▸ **Instruction**: Across the records that follow, give the number of lines containing the word "Poly" and nothing else.

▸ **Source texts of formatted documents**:
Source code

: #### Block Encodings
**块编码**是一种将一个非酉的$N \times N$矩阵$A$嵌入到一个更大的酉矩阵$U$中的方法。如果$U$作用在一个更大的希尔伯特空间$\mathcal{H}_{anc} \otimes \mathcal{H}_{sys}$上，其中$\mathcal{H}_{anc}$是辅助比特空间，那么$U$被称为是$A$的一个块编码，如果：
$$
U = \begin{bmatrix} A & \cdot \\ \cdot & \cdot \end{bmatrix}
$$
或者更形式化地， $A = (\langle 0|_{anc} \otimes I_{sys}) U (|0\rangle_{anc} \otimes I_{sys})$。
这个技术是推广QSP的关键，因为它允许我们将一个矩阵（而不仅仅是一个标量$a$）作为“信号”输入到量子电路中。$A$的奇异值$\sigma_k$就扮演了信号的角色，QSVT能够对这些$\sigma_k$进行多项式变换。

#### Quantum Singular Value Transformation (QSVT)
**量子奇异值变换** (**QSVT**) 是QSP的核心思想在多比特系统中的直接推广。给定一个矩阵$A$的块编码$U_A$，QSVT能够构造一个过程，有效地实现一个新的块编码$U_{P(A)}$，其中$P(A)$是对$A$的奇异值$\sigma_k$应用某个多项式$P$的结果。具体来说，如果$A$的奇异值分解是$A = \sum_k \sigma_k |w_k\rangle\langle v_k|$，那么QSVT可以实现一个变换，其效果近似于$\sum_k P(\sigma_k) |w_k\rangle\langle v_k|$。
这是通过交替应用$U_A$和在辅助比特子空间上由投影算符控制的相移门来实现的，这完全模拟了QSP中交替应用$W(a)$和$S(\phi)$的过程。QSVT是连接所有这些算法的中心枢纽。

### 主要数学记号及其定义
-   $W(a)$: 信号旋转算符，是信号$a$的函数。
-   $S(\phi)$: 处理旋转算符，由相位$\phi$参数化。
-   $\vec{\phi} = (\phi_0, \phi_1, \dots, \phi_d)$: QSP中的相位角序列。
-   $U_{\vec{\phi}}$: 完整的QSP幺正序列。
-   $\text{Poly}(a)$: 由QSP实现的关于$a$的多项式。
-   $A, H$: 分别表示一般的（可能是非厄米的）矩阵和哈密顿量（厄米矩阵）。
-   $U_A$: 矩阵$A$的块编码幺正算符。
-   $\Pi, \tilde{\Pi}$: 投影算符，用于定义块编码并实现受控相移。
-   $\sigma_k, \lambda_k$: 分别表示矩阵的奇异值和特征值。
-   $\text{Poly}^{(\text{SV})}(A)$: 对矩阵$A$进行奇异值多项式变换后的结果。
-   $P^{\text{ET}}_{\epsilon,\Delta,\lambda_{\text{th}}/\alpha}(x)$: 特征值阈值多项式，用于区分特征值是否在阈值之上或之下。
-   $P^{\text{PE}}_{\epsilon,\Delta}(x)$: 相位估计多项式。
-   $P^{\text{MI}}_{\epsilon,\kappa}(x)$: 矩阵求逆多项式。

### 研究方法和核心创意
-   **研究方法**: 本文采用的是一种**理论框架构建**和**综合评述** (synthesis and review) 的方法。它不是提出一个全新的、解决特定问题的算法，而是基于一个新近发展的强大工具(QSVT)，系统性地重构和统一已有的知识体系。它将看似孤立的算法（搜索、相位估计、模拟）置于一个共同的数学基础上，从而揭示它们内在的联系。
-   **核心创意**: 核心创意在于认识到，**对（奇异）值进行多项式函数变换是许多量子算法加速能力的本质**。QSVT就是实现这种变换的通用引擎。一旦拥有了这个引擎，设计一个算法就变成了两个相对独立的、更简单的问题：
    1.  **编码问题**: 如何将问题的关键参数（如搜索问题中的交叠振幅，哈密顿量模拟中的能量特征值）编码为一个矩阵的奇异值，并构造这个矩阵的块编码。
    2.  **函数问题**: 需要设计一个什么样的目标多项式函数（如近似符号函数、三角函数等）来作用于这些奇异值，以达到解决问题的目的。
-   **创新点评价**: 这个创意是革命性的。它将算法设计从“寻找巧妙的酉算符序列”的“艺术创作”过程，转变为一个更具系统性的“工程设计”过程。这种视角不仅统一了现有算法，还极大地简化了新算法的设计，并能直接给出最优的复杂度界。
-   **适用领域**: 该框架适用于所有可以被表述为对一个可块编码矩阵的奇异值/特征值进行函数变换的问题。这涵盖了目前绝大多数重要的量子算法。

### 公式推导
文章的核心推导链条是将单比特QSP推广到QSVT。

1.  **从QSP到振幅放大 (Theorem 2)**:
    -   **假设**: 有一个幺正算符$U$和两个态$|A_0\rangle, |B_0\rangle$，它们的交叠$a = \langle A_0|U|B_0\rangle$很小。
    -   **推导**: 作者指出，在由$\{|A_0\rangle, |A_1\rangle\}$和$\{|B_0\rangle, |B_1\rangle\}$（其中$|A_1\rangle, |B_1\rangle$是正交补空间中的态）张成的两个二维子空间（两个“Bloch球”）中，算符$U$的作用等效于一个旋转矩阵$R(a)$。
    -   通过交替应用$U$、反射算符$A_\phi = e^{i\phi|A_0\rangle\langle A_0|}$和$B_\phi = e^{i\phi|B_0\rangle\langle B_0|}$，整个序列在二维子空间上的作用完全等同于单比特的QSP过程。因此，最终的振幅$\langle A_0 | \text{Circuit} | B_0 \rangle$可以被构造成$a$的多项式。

▸ **Result for this task**: 2